However, The Fed Is Only Emphasizing The Pros And Cons Of State-Backed Digital Currency, While Still Taking A Neutral Position About Creating A CBDC

The United States is still cautious about entering the crypto sector or banning it whatsoever, but during recent months several authorities published reports on possible use cases, pros, and cons to digital currencies.

The latest report is from the United States Federal Reserve and it is called “Money and Payments: The U.S. Dollar in the Age of Digital Transformation”. According to the paper, the financial authority recognizes that innovation in the banking and payment settlement space periodically takes place, while blockchain technology and digital currencies can offer such innovation. Furthermore, the report brings clarity on state-owned digital currency, the benefits it introduces, and the drawbacks that come with it, as well as how the new technology can improve the banking and payment settlement world.

Meanwhile, the Federal Reserve acknowledged the fact that over five percent of U.S. households are remaining unbanked, while “nearly 20 percent more have bank accounts, but still rely on more costly financial services such as money orders, check-cashing services, and payday loans.”

Furthermore, in the area of cross-border payments, the Fed notes that remittance often comes with high transaction fees and slow payment settlement times due to timezone differences and human interaction.

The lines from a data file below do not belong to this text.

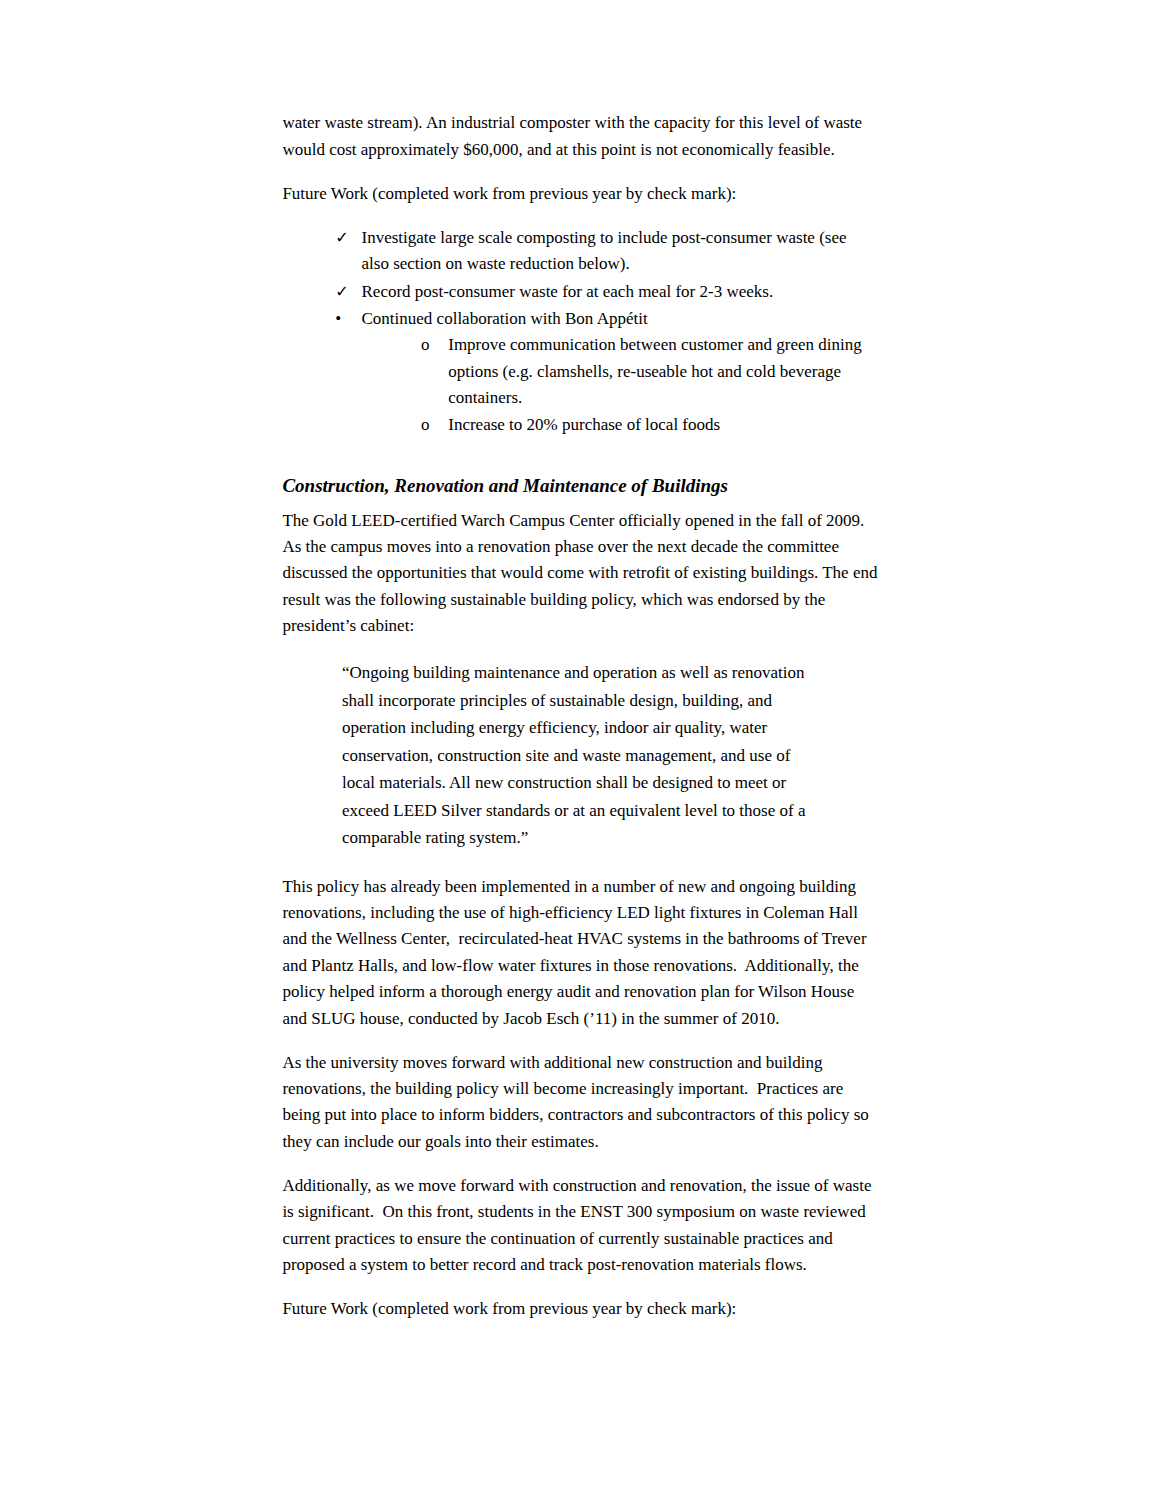water waste stream). An industrial composter with the capacity for this level of waste would cost approximately $60,000, and at this point is not economically feasible.
Future Work (completed work from previous year by check mark):
✓Investigate large scale composting to include post-consumer waste (see also section on waste reduction below).
✓Record post-consumer waste for at each meal for 2-3 weeks.
•Continued collaboration with Bon Appétit
o Improve communication between customer and green dining options (e.g. clamshells, re-useable hot and cold beverage containers.
o Increase to 20% purchase of local foods
Construction, Renovation and Maintenance of Buildings
The Gold LEED-certified Warch Campus Center officially opened in the fall of 2009. As the campus moves into a renovation phase over the next decade the committee discussed the opportunities that would come with retrofit of existing buildings. The end result was the following sustainable building policy, which was endorsed by the president’s cabinet:
“Ongoing building maintenance and operation as well as renovation shall incorporate principles of sustainable design, building, and operation including energy efficiency, indoor air quality, water conservation, construction site and waste management, and use of local materials. All new construction shall be designed to meet or exceed LEED Silver standards or at an equivalent level to those of a comparable rating system.”
This policy has already been implemented in a number of new and ongoing building renovations, including the use of high-efficiency LED light fixtures in Coleman Hall and the Wellness Center, recirculated-heat HVAC systems in the bathrooms of Trever and Plantz Halls, and low-flow water fixtures in those renovations. Additionally, the policy helped inform a thorough energy audit and renovation plan for Wilson House and SLUG house, conducted by Jacob Esch (’11) in the summer of 2010.
As the university moves forward with additional new construction and building renovations, the building policy will become increasingly important. Practices are being put into place to inform bidders, contractors and subcontractors of this policy so they can include our goals into their estimates.
Additionally, as we move forward with construction and renovation, the issue of waste is significant. On this front, students in the ENST 300 symposium on waste reviewed current practices to ensure the continuation of currently sustainable practices and proposed a system to better record and track post-renovation materials flows.
Future Work (completed work from previous year by check mark):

“As of the second quarter of 2021, the average cost of sending a remittance from the United States to other countries was 5.41 percent of the notional value of the transaction. These high costs have a significant impact on households that make remittance transactions. Reducing these costs could benefit economic growth, enhance global commerce, improve international remittances, and reduce inequality,” the Fed added.

This is where digital currencies come into play, as they may offer nearly instantaneous payment settlement time and low transaction fees. The characteristics of digital currencies pushed the Fed to assume them as a monetary tool that could reduce the amount of unbanked or underbanked people in America, since “a U.S. CBDC would offer the general public broad access to digital money that is free from credit risk and liquidity risk.”

However, implementing a U.S. CBDC does come with its own set of obstacles, namely that a new form of money would be entering the economy, which would alter the structure of the banking and the payment settlement system. Furthermore, a CBDC might make banks run more severe, “could reduce the availability of credit in the financial markets, and that it has the potential to disrupt the current concentration of economic power.”

The report states that U.S. authorities have blockchain and digital currency on their radar, but further development would only come when there is enough proof that the new technologies are beneficial. Blockchain and CBDCs, according to the report, should be implemented into the banking and payments system, when there is little to no risk of them running under a governmental structure.

Despite the report, the crypto market dropped yet again, wiping out several days of upwards momentum. Bitcoin, for example, tumbled down almost two percent and is still way below the $40,000 resistance zone. Ethereum, as well as the other top-performing cryptos, followed suit to lose anywhere between 1% and 5%.